== Extracted entries ==

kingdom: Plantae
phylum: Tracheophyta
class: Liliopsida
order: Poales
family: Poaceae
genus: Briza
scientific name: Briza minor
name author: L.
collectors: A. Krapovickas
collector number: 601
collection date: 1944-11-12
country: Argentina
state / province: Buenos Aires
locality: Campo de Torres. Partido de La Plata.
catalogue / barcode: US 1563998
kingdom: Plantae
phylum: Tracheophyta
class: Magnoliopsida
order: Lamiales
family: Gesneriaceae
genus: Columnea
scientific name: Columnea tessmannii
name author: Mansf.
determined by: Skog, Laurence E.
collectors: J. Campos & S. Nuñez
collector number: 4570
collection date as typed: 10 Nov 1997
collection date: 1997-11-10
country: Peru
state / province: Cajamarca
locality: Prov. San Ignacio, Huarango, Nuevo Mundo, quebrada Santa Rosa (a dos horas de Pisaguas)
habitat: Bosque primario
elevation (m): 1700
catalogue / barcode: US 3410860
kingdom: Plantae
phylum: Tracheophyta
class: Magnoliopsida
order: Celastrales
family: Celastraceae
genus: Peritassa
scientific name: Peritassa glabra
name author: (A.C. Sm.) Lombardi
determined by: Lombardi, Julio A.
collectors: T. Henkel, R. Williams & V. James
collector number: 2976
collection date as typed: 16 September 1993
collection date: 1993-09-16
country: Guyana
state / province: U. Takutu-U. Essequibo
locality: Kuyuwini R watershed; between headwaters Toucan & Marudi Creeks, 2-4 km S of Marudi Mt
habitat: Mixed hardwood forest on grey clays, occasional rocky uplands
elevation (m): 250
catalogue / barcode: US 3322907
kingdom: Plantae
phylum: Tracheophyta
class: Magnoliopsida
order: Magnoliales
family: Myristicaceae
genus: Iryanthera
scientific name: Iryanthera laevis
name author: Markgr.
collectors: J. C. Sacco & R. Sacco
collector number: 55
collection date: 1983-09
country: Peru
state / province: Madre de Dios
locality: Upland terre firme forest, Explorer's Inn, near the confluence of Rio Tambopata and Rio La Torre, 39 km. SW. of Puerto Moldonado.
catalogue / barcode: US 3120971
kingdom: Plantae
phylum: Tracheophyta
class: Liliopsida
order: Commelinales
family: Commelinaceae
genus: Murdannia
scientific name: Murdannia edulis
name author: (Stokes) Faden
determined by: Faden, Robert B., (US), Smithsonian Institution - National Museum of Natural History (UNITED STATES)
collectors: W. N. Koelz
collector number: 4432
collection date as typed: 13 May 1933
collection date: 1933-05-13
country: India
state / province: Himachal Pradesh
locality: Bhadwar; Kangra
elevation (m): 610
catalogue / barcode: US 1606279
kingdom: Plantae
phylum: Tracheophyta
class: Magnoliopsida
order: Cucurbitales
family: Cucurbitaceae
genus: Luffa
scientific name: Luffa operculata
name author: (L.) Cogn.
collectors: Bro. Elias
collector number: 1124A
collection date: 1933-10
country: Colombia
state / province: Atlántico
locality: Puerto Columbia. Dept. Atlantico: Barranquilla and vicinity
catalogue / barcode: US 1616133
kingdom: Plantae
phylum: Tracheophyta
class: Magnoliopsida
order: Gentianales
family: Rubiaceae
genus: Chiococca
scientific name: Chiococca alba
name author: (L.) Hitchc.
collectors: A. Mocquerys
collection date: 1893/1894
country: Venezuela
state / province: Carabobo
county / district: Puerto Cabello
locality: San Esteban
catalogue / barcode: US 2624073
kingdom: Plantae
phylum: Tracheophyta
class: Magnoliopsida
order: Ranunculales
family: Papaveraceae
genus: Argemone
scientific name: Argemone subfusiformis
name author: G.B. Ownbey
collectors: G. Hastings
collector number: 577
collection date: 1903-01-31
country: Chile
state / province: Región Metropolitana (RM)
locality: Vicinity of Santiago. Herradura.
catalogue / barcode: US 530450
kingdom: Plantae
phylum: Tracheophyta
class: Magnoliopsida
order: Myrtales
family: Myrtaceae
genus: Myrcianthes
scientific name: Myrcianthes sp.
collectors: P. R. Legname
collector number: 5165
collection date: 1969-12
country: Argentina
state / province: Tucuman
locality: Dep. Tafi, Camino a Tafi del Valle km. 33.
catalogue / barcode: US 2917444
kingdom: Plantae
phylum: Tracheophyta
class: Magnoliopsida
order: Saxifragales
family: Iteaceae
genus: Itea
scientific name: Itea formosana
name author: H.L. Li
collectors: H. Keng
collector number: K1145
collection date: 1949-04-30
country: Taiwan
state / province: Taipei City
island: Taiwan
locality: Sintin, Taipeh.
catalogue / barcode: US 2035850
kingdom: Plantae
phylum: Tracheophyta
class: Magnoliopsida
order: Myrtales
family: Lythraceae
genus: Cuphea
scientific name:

===

Copy every line of the items above word for word, keeping the same order.

§ Result:
kingdom: Plantae
phylum: Tracheophyta
class: Liliopsida
order: Poales
family: Poaceae
genus: Briza
scientific name: Briza minor
name author: L.
collectors: A. Krapovickas
collector number: 601
collection date: 1944-11-12
country: Argentina
state / province: Buenos Aires
locality: Campo de Torres. Partido de La Plata.
catalogue / barcode: US 1563998
kingdom: Plantae
phylum: Tracheophyta
class: Magnoliopsida
order: Lamiales
family: Gesneriaceae
genus: Columnea
scientific name: Columnea tessmannii
name author: Mansf.
determined by: Skog, Laurence E.
collectors: J. Campos & S. Nuñez
collector number: 4570
collection date as typed: 10 Nov 1997
collection date: 1997-11-10
country: Peru
state / province: Cajamarca
locality: Prov. San Ignacio, Huarango, Nuevo Mundo, quebrada Santa Rosa (a dos horas de Pisaguas)
habitat: Bosque primario
elevation (m): 1700
catalogue / barcode: US 3410860
kingdom: Plantae
phylum: Tracheophyta
class: Magnoliopsida
order: Celastrales
family: Celastraceae
genus: Peritassa
scientific name: Peritassa glabra
name author: (A.C. Sm.) Lombardi
determined by: Lombardi, Julio A.
collectors: T. Henkel, R. Williams & V. James
collector number: 2976
collection date as typed: 16 September 1993
collection date: 1993-09-16
country: Guyana
state / province: U. Takutu-U. Essequibo
locality: Kuyuwini R watershed; between headwaters Toucan & Marudi Creeks, 2-4 km S of Marudi Mt
habitat: Mixed hardwood forest on grey clays, occasional rocky uplands
elevation (m): 250
catalogue / barcode: US 3322907
kingdom: Plantae
phylum: Tracheophyta
class: Magnoliopsida
order: Magnoliales
family: Myristicaceae
genus: Iryanthera
scientific name: Iryanthera laevis
name author: Markgr.
collectors: J. C. Sacco & R. Sacco
collector number: 55
collection date: 1983-09
country: Peru
state / province: Madre de Dios
locality: Upland terre firme forest, Explorer's Inn, near the confluence of Rio Tambopata and Rio La Torre, 39 km. SW. of Puerto Moldonado.
catalogue / barcode: US 3120971
kingdom: Plantae
phylum: Tracheophyta
class: Liliopsida
order: Commelinales
family: Commelinaceae
genus: Murdannia
scientific name: Murdannia edulis
name author: (Stokes) Faden
determined by: Faden, Robert B., (US), Smithsonian Institution - National Museum of Natural History (UNITED STATES)
collectors: W. N. Koelz
collector number: 4432
collection date as typed: 13 May 1933
collection date: 1933-05-13
country: India
state / province: Himachal Pradesh
locality: Bhadwar; Kangra
elevation (m): 610
catalogue / barcode: US 1606279
kingdom: Plantae
phylum: Tracheophyta
class: Magnoliopsida
order: Cucurbitales
family: Cucurbitaceae
genus: Luffa
scientific name: Luffa operculata
name author: (L.) Cogn.
collectors: Bro. Elias
collector number: 1124A
collection date: 1933-10
country: Colombia
state / province: Atlántico
locality: Puerto Columbia. Dept. Atlantico: Barranquilla and vicinity
catalogue / barcode: US 1616133
kingdom: Plantae
phylum: Tracheophyta
class: Magnoliopsida
order: Gentianales
family: Rubiaceae
genus: Chiococca
scientific name: Chiococca alba
name author: (L.) Hitchc.
collectors: A. Mocquerys
collection date: 1893/1894
country: Venezuela
state / province: Carabobo
county / district: Puerto Cabello
locality: San Esteban
catalogue / barcode: US 2624073
kingdom: Plantae
phylum: Tracheophyta
class: Magnoliopsida
order: Ranunculales
family: Papaveraceae
genus: Argemone
scientific name: Argemone subfusiformis
name author: G.B. Ownbey
collectors: G. Hastings
collector number: 577
collection date: 1903-01-31
country: Chile
state / province: Región Metropolitana (RM)
locality: Vicinity of Santiago. Herradura.
catalogue / barcode: US 530450
kingdom: Plantae
phylum: Tracheophyta
class: Magnoliopsida
order: Myrtales
family: Myrtaceae
genus: Myrcianthes
scientific name: Myrcianthes sp.
collectors: P. R. Legname
collector number: 5165
collection date: 1969-12
country: Argentina
state / province: Tucuman
locality: Dep. Tafi, Camino a Tafi del Valle km. 33.
catalogue / barcode: US 2917444
kingdom: Plantae
phylum: Tracheophyta
class: Magnoliopsida
order: Saxifragales
family: Iteaceae
genus: Itea
scientific name: Itea formosana
name author: H.L. Li
collectors: H. Keng
collector number: K1145
collection date: 1949-04-30
country: Taiwan
state / province: Taipei City
island: Taiwan
locality: Sintin, Taipeh.
catalogue / barcode: US 2035850
kingdom: Plantae
phylum: Tracheophyta
class: Magnoliopsida
order: Myrtales
family: Lythraceae
genus: Cuphea
scientific name:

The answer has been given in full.